EXERCISE INSTRUCTIONS: Pull out each line of the material that contains the string "Look", treating uppercase and lowercase as different.

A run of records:
** BEGIN **

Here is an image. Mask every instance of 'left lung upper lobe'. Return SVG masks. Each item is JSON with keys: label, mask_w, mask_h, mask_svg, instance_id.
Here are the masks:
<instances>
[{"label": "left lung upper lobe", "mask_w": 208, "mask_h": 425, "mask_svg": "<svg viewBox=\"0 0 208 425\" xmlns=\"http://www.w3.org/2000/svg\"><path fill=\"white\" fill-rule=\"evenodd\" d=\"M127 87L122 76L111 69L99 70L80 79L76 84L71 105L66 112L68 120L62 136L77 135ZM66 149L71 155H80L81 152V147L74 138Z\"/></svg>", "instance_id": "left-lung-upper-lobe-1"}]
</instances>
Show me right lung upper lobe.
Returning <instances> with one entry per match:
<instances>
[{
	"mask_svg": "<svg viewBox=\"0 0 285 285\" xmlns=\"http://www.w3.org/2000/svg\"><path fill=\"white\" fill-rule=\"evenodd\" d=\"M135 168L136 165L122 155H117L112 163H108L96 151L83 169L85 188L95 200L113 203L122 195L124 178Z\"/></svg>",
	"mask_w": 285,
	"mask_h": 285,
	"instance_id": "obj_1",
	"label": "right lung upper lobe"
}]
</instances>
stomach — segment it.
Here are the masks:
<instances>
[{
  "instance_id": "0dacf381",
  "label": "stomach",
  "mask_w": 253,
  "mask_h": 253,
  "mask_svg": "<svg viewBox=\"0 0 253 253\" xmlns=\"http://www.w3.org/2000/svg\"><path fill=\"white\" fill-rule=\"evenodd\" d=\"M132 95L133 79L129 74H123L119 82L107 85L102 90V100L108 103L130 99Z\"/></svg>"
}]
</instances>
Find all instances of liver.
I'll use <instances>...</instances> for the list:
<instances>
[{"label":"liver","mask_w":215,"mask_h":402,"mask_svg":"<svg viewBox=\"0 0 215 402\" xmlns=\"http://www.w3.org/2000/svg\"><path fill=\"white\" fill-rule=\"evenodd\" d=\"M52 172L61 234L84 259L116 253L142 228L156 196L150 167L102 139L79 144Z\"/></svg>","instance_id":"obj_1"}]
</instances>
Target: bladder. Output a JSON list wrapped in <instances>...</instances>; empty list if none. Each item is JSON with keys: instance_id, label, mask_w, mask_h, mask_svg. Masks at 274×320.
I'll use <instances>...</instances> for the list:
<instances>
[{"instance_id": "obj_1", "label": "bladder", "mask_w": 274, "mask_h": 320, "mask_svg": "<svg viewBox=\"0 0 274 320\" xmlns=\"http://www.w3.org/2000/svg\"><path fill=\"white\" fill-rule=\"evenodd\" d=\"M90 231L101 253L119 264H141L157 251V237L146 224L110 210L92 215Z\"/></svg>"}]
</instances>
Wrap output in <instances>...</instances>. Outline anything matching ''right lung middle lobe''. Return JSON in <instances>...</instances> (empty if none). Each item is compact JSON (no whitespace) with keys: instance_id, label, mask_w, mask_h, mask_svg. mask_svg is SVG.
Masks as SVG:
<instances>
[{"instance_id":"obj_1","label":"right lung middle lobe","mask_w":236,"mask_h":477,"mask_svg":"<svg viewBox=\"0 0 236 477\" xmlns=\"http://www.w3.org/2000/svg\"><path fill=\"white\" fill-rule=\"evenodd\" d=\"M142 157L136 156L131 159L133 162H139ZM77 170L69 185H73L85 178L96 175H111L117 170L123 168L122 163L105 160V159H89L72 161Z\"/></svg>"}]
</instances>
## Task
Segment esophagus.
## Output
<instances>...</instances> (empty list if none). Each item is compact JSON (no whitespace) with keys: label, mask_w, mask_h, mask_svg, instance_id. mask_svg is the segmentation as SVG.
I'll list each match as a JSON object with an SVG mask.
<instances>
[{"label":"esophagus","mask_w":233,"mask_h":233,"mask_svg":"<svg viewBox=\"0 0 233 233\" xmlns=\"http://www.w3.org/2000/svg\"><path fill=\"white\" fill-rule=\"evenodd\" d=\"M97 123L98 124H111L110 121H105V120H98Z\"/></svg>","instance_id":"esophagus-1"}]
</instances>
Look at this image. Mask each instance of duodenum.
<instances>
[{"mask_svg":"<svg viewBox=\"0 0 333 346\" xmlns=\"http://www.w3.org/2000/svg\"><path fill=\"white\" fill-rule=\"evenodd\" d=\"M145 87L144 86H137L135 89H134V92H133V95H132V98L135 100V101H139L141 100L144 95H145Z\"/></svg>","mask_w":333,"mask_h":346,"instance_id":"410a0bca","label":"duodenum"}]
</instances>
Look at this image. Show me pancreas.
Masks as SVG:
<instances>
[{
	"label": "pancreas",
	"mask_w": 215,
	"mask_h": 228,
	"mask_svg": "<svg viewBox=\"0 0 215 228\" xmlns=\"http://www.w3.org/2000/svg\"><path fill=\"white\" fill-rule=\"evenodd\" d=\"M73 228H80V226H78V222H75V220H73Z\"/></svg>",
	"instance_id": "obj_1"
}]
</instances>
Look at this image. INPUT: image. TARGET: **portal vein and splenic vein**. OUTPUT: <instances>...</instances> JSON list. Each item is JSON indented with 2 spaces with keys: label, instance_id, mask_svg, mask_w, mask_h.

** END **

SOLUTION FOR THIS EXERCISE:
Look at this image. Mask each instance of duodenum.
Look at this image. Show me pancreas.
Look at this image. INPUT: image. TARGET: **portal vein and splenic vein**. OUTPUT: <instances>...</instances> JSON list. Each item is JSON indented with 2 spaces with keys: label, instance_id, mask_svg, mask_w, mask_h.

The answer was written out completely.